Sans surprise, la religion n'en reste pas moins un objet brûlant pour celui qui prépare une série sur l'extrême-droite israélienne : "Cela faisait longtemps que je ne m'étais pas saisi du politique en écriture, je pense que c'est le moment. Mais j'essaye toujours de relier l'expérience du réel à une idée plus universelle, probablement pour ne pas subir celui-ci de plein fouet. En l'occurrence, je veux explorer, à travers cette série sur l'extrême-droite, sur les jeunes colons fanatiques des collines, la façon dont toute religion finit toujours par être dévoyée par certains, qui s'en servent pour faire le mal." Une semaine après notre rencontre, les attentats de Paris offraient à ces mots un sinistre écho. "Bien sûr, j'ai d'abord ressenti dévastation et colère, nous écrit-il, quelques jours plus tard de Tel-Aviv.Puis, cela m'a ramené à cette conviction que toute religion établie, comme si cela faisait partie de son ADN, se retrouve un jour prise en otage par des gens qui s'en servent comme d'une excuse pour le racisme, la ségrégation, le meurtre (…) qu'il s'agisse du christianisme, du judaïsme, de l'islam ou du bouddhisme. C'est probablement inévitable et cela rend Etty Hillesum encore plus chère à mon cœur, elle qui a trouvé son propre Dieu, un Dieu vécu dans la liberté, (…) qui lui inspire bonté et compassion infinies".

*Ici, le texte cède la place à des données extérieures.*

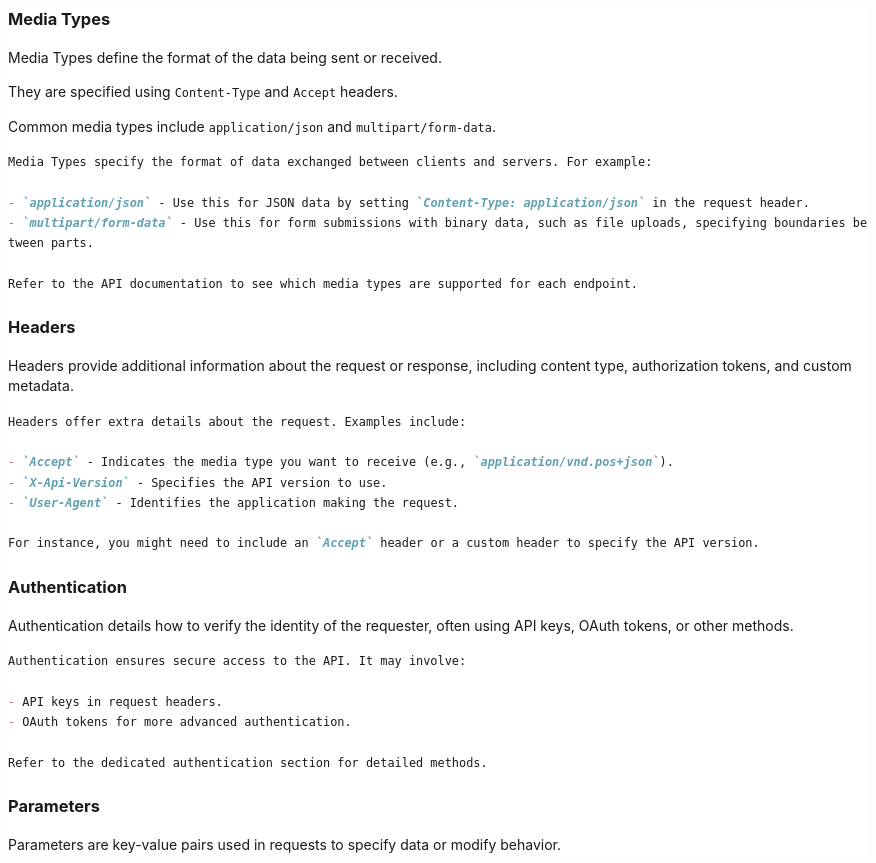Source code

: ### Media Types

Media Types define the format of the data being sent or received.

<code></code>

They are specified using `Content-Type` and `Accept` headers. 

Common media types include `application/json` and `multipart/form-data`.



```markdown
Media Types specify the format of data exchanged between clients and servers. For example:

- `application/json` - Use this for JSON data by setting `Content-Type: application/json` in the request header.
- `multipart/form-data` - Use this for form submissions with binary data, such as file uploads, specifying boundaries between parts.

Refer to the API documentation to see which media types are supported for each endpoint.
```

### Headers

Headers provide additional information about the request or response, including content type, authorization tokens, and custom metadata.

```markdown
Headers offer extra details about the request. Examples include:

- `Accept` - Indicates the media type you want to receive (e.g., `application/vnd.pos+json`).
- `X-Api-Version` - Specifies the API version to use.
- `User-Agent` - Identifies the application making the request.

For instance, you might need to include an `Accept` header or a custom header to specify the API version.
```

### Authentication

Authentication details how to verify the identity of the requester, often using API keys, OAuth tokens, or other methods.

```markdown
Authentication ensures secure access to the API. It may involve:

- API keys in request headers.
- OAuth tokens for more advanced authentication.

Refer to the dedicated authentication section for detailed methods.
```

### Parameters

Parameters are key-value pairs used in requests to specify data or modify behavior.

Si Dieu n'existait pas, il faudrait le réinventer. Contre toute tyrannie, affirmer l'invulnérable croyance en la création. "Il me semble que nous nous efforçons de donner à nos existences le sens d’un récit, pour échapper à l’absurde, confirme Hagai Levi. Il nous faut écrire notre propre histoire, celle avec laquelle on arrive à vivre." Etty Hillesum affirmait qu'elle voulait être "un cœur pensant". On ne saurait trouver mots plus justes pour évoquer ce qu'on l'on aperçoit d'Hagai Levi.

 

 (1) Fin de la saison 2 de "The Affair", samedi 27 décembre, à 20h50 sur Canal+ Séries.

(2) "Une vie bouleversée, suivi de Lettres de Westerbrok, Journal 1941-1943", d'Etty Hillesum, Points.